Talking with people, I always try to fast forward all the obligatory small talk and get into meatier discussions - about economics, science, philosophy, etc. I'm not an expert authority on many topics, so I discuss more than debate. But I die a little inside when the person just has zero interest in talking about anything beyond the mechanical day-to-day life/niceties etc. So I learned to just keep those thoughts to myself, because no one's interested.
I'm not one of those asshats who think they're so profound, either (esp given that I had assumed *everyone* had a similarly abstract, future-oriented indset by default) - if anything, I find most of my thoughts and theories pretty fucking stupid, due to their whimsical/outlandish/undeveloped nature.
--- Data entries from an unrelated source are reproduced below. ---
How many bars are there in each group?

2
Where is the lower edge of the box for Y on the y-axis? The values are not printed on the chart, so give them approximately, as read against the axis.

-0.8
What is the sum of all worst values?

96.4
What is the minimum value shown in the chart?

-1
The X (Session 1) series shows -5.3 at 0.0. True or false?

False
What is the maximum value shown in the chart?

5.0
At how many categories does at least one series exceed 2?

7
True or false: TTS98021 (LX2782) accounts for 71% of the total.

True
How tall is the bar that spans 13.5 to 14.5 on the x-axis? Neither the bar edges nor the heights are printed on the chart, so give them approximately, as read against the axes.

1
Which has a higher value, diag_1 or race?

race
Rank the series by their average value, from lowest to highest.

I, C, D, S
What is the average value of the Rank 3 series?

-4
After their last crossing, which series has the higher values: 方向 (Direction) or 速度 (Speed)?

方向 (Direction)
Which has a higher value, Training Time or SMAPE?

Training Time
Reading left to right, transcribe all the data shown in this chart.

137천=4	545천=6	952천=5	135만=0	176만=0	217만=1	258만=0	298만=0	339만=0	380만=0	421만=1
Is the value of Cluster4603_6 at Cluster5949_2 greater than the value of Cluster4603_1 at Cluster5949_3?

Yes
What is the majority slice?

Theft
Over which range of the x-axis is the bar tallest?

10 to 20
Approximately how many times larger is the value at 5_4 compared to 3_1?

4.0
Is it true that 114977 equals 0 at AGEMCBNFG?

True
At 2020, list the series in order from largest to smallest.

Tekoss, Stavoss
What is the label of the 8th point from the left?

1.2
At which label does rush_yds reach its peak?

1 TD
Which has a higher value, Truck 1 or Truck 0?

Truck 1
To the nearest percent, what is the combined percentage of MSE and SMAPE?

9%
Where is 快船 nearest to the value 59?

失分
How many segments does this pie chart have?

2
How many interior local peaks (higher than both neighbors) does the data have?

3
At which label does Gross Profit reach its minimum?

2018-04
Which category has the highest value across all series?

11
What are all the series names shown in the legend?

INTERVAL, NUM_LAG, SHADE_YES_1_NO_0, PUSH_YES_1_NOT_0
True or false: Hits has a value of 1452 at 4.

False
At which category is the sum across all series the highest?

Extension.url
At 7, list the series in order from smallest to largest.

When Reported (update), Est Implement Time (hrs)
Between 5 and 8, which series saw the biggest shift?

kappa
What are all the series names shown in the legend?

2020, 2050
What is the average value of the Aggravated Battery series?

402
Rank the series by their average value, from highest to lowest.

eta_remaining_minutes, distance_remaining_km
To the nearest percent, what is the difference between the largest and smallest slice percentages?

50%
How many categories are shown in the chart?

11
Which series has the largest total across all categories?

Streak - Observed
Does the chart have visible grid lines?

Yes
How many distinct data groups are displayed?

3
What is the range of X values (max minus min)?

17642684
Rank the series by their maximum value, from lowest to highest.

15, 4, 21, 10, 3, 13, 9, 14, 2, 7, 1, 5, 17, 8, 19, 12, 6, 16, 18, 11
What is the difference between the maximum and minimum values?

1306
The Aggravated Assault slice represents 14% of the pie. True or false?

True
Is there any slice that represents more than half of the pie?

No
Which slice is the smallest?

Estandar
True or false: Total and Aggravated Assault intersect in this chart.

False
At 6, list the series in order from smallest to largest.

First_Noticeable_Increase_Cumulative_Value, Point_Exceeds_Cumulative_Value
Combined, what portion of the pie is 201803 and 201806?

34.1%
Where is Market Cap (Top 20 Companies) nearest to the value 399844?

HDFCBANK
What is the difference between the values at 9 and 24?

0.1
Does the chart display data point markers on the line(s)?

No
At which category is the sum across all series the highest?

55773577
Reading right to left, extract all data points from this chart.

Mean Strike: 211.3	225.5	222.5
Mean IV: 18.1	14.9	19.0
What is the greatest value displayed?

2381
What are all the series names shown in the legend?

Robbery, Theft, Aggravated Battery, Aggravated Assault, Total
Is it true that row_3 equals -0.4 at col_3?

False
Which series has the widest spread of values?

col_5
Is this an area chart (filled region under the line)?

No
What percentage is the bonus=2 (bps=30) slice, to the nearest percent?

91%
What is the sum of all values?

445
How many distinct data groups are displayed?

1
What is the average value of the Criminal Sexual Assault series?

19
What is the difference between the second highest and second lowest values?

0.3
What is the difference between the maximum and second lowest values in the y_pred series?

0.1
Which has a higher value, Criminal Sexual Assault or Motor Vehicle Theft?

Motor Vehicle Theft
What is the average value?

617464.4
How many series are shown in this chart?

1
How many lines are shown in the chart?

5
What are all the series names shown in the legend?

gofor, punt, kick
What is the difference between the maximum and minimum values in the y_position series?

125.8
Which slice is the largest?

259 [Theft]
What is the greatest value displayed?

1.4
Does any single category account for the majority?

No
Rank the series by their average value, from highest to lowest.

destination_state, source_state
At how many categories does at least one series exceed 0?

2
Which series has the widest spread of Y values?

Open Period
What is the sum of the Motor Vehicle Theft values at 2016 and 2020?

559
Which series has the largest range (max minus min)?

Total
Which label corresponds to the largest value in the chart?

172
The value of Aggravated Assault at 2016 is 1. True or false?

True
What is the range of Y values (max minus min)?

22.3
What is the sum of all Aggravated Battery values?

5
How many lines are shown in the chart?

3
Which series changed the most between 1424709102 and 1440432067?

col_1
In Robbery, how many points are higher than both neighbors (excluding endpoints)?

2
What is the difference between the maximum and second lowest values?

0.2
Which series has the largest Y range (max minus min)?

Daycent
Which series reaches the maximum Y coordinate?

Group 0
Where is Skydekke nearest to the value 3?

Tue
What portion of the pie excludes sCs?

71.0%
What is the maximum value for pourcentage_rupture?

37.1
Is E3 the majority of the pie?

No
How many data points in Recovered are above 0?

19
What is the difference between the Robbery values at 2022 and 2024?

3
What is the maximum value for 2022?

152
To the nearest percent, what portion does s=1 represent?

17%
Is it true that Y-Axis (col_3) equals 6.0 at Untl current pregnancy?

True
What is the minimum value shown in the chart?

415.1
But my mind persists, because I want to make sense of this world and uncover it in ways "los manos" cannot.
If anything, unless I'm being actively engaged (conversation, a task requiring me to focus on being careful with detail, etc) - I don't think of here-and-now things. (I have the shitty memory to go along with that - I love my planner dearly) Just more of an abstract thinker, but I think I was just encouraged by environment to develop my Se.
Don't get me wrong, I love my Se and I use it often, but I think I just overlooked the N I do use - and if that were to be deleted, I don't think I'd even "have" ("be"?) myself anymore.
Any other formerly-mistyped INFJs? What did you list yourself before as? Why? What made you realize that INFJ was correct? How sure are you now?